Apple’s head of software, Craig Federighi, speaking during the courtroom showdown between Apple and Epic Games, admitted that the iPad maker is not pleased with the amount of malware on its MacOS operating system.
It comes after security researcher Patrick Wardle in February warned that malware was being redesigned in order to target Mac computers running Apple’s M1 processor.
“Today, we have a level of malware on the Mac that we don’t find acceptable and that is much worse than iOS,” Federighi was quoted as saying by CNBC.
Federighi reportedly said the ability Apple gives users to install software from the internet on Mac computers is “regularly exploited” and that the iPhone’s operating system, iOS, has a “dramatically higher bar” for customer protection.

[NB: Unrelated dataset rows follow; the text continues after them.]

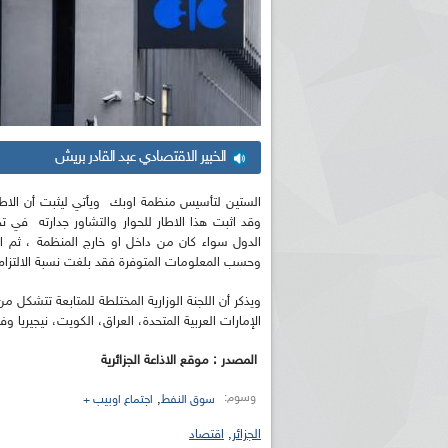
الخبير الاقتصادي عبد القادر بريش
الستين لتأسيس منظمة اوبك ويأتي ليثبت أن الاطا
وقد اثبت هذا الاطار للحوار والتشاور جدارته في 
الدول سواء كان من داخل او خارج المنظمة ، ثم ان 
وحسب المعلومات المتوفرة فقد بلغت نسبة الالتزام 97 بالمائة من احترام الاتفاق المتوصل اليه شهر ماي الفارط"
ويذكر أن اللجنة الوزارية المختلطة للمتابعة تتشكل م
الإمارات العربية المتحدة، العراق، الكويت، نيجيريا و
المصدر : موقع الاذاعة الجزائرية
وسوم:
,
سوق النفط
اجتماع اوبيب +
الجزائر
,
اقتصاد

He was making these comments, because the difference between cybersecurity on the iPhone vs the Mac platform is an issue in the Epic Games trial, as it is seeking to force Apple to permit alternative third party app stores for iPhone devices.
On Wednesday, Federighi reportedly said that the user base of the Mac is about one-tenth the user base of the iPhone.
Apple has previously stated it has 1 billion active iPhone users.
“For iOS, we aspired to create something far more secure,” Federighi reportedly said. “All indications are that we have succeeded in doing so.”
He added that Apple found and removed about 130 different kinds of malware on Macs last year that had infected hundreds of thousands of user systems, compared with three kinds of malware that had infected iPhones.
“I have a couple family members who’ve gotten some malware on the Mac, but ultimately I think the Mac can be operated safely,” Federighi reportedly said.
Apple CEO Tim Cook is scheduled to testify in the trial on Friday.
Malware on Macs is less common than infections of Windows-based PCs, but it does seem to be increasing.
In 2019 for example Trend Micro warned of a malware variant that made use of legitimate share-trading software to invade Mac users’ systems.
Detection engineers Wes Hurd and Jason Killam at Red Canary warned in February they had come across “a strain of macOS malware using a LaunchAgent to establish persistence”, with nearly 30,000 Macs infected with the ‘Silver Sparrow’ malware.
And the issue could get worse, after it was reported that Apple was at the centre of a ransomware incident after one of its suppliers, Taiwan-based Quanta Computer was hacked last month.
According to Bloomberg, the REvil hacker group stole and published product blueprints from Apple supplier Quanta and is holding other blueprints under a $50 million ransom.